Texto para a questão
A imitação da rosa
Antes que Armando voltasse do trabalho a casa deveria estar arrumada e ela própria já no vestido marrom para que pudesse atender o marido enquanto ele se vestia, e então sairiam com calma, de braço dado como antigamente. Há quanto tempo não faziam isso?
Mas agora que ela estava de novo "bem", tomariam o ônibus, ela olhando como uma esposa pela janela, o braço no dele, e depois jantariam com Carlota e João, recostados na cadeira com intimidade. Há quanto tempo não via Armando enfim se recostar com intimidade e conversar com um homem?

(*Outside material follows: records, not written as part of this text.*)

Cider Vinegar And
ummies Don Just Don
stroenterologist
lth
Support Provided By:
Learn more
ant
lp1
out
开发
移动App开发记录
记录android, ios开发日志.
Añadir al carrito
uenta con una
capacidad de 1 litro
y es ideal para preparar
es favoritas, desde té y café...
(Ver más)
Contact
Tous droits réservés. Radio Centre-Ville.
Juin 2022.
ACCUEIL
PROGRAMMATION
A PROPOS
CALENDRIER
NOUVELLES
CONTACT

A paz de um homem era, esquecido de sua mulher, conversar com outro homem sobre o que saía nos jornais. Enquanto isso ela falaria com Carlota sobre coisas de mulheres, submissa à bondade autoritária e prática de Carlota, recebendo enfim de novo a desatenção e o vago desprezo da amiga, a sua rudeza natural, e não mais aquele carinho perplexo e cheio de curiosidade — e vendo enfim Armando esquecido da própria mulher. E ela mesma, enfim, voltando à insignificância com reconhecimento. Como um gato que passou a noite fora e, como se nada tivesse acontecido, encontrasse sem uma palavra um pires de leite esperando. As pessoas felizmente ajudavam a fazê‐la sentir que agora estava "bem". Sem a fitarem, ajudavam-na ativamente a esquecer, fingindo elas próprias o esquecimento como se tivessem lido a mesma bula do mesmo vidro de remédio. Ou tinham esquecido realmente, quem sabe. Há quanto tempo não via Armando enfim se recostar com abandono, esquecido dela? E ela mesma?

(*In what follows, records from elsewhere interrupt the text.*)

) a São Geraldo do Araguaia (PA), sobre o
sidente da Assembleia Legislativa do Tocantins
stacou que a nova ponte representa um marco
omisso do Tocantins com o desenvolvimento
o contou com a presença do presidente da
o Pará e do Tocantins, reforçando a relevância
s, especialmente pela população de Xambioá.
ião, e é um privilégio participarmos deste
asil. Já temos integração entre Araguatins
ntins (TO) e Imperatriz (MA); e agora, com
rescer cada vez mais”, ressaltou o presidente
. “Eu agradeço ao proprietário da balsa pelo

LISPECTOR, Clarice. Laços de família: contos. Rio de Janeiro: Francisco Alves, 1990, p. 47.
Na obra de Clarice Lispector, é comum a explicitação do cotidiano opressor da sociedade patriarcal.
No fragmento, essa representação pode ser ilustrada por meio
da referência a clichês que denunciam um estereótipo de gêneros, enquanto a inadaptação é vinculada a um comportamento selvagem.
da exploração de paradoxos, como “olhando como uma esposa”, que evidenciam a falta de sentido das atribuições dadas às mulheres na época.
da insinuação de que a sociedade prefere ignorar indivíduos que não estão “bem”, isto é, não conseguem se adaptar às regras sociais.
da denúncia de que mulheres que tentavam ficar “bem”, isto é, que tomavam suas próprias decisões, incomodavam seus maridos, tirando‐lhes a paz.
do emprego de termos como “felizmente” que revelam a aprovação do marido para a mudança de comportamento da esposa, em oposição à desaprovação das outras pessoas.